**Requirement**
Scan the lines below; pull out those with "forts".

**Records to process**
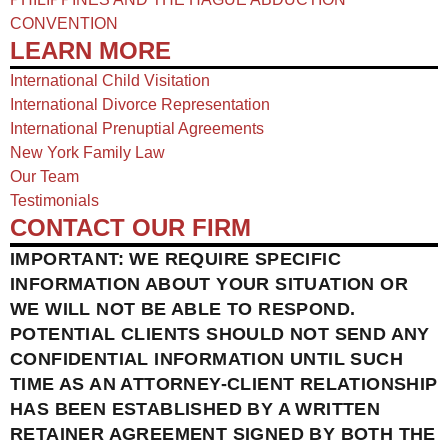
CONVENTION
LEARN MORE
International Child Visitation
International Divorce Representation
International Prenuptial Agreements
New York Family Law
Our Team
Testimonials
CONTACT OUR FIRM
IMPORTANT: WE REQUIRE SPECIFIC
INFORMATION ABOUT YOUR SITUATION OR
WE WILL NOT BE ABLE TO RESPOND.
POTENTIAL CLIENTS SHOULD NOT SEND ANY
CONFIDENTIAL INFORMATION UNTIL SUCH
TIME AS AN ATTORNEY-CLIENT RELATIONSHIP
HAS BEEN ESTABLISHED BY A WRITTEN
RETAINER AGREEMENT SIGNED BY BOTH THE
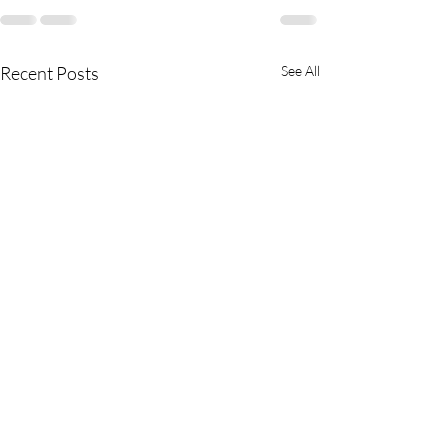
Recent Posts
See All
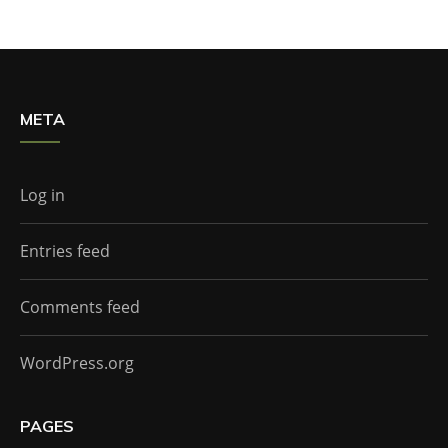
META
Log in
Entries feed
Comments feed
WordPress.org
PAGES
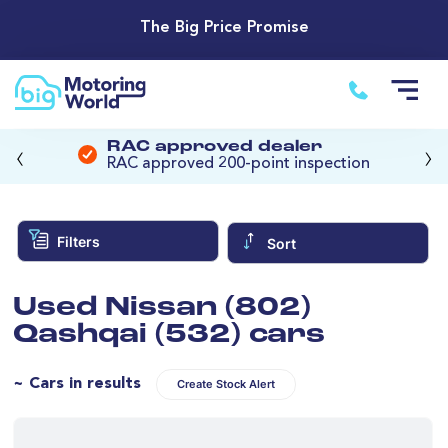
The Big Price Promise
‹
›
RAC approved dealer
RAC approved 200-point inspection
Filters
Sort
Used Nissan (802)
Qashqai (532) cars
~ Cars in results
Create Stock Alert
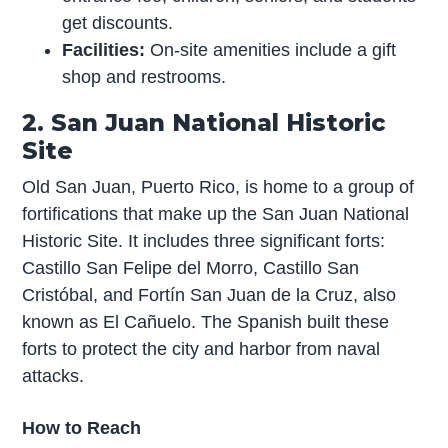
get discounts.
Facilities:
On-site amenities include a gift
shop and restrooms.
2. San Juan National Historic
Site
Old San Juan, Puerto Rico, is home to a group of
fortifications that make up the San Juan National
Historic Site. It includes three significant forts:
Castillo San Felipe del Morro, Castillo San
Cristóbal, and Fortín San Juan de la Cruz, also
known as El Cañuelo. The Spanish built these
forts to protect the city and harbor from naval
attacks.
How to Reach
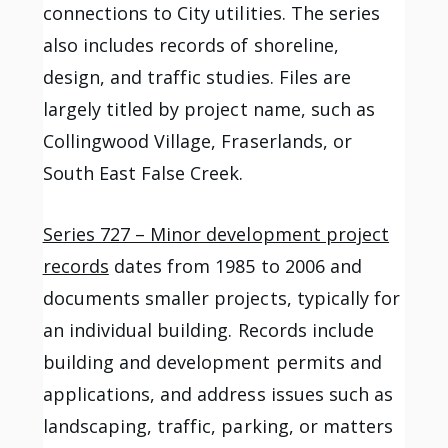
connections to City utilities. The series
also includes records of shoreline,
design, and traffic studies. Files are
largely titled by project name, such as
Collingwood Village, Fraserlands, or
South East False Creek.
Series 727 – Minor development project
records
dates from 1985 to 2006 and
documents smaller projects, typically for
an individual building. Records include
building and development permits and
applications, and address issues such as
landscaping, traffic, parking, or matters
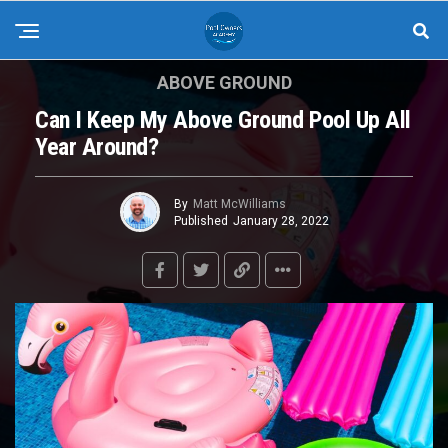
ABOVE GROUND
Can I Keep My Above Ground Pool Up All
Year Around?
By
Matt McWilliams
Published
January 28, 2022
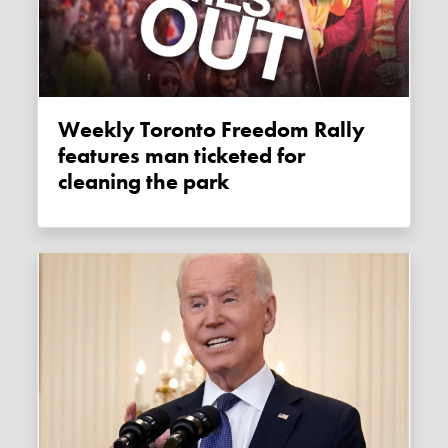
Weekly Toronto Freedom Rally
features man ticketed for
cleaning the park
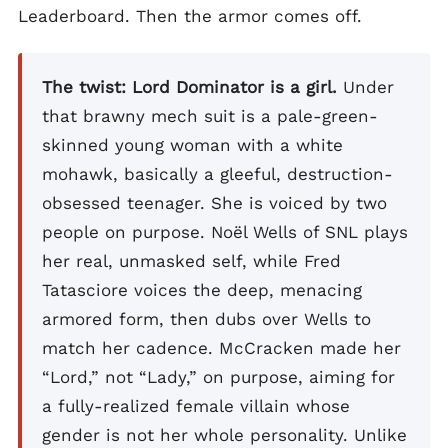
Leaderboard. Then the armor comes off.
The twist: Lord Dominator is a girl.
Under
that brawny mech suit is a pale-green-
skinned young woman with a white
mohawk, basically a gleeful, destruction-
obsessed teenager. She is voiced by two
people on purpose. Noël Wells of SNL plays
her real, unmasked self, while Fred
Tatasciore voices the deep, menacing
armored form, then dubs over Wells to
match her cadence. McCracken made her
“Lord,” not “Lady,” on purpose, aiming for
a fully-realized female villain whose
gender is not her whole personality. Unlike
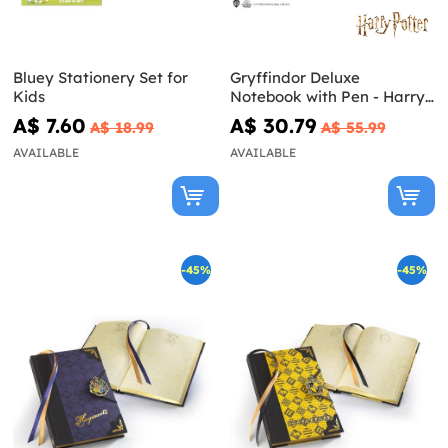
Bluey Stationery Set for
Gryffindor Deluxe
Kids
Notebook with Pen - Harry
Potter
A$ 7.60
A$ 30.79
A$ 18.99
A$ 55.99
AVAILABLE
AVAILABLE
-45%
-45%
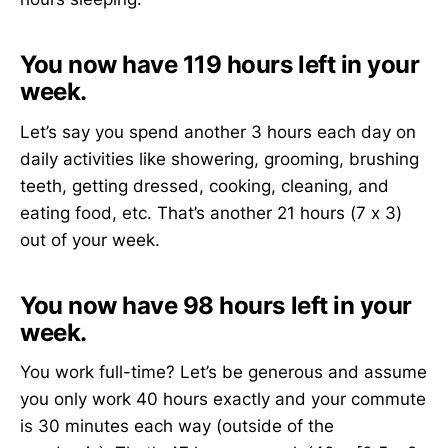
You now have 119 hours left in your
week.
Let’s say you spend another 3 hours each day on
daily activities like showering, grooming, brushing
teeth, getting dressed, cooking, cleaning, and
eating food, etc. That’s another 21 hours (7 x 3)
out of your week.
You now have 98 hours left in your
week.
You work full-time? Let’s be generous and assume
you only work 40 hours exactly and your commute
is 30 minutes each way (outside of the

**Result of this exercise**
Historic Site. It includes three significant forts:
forts to protect the city and harbor from naval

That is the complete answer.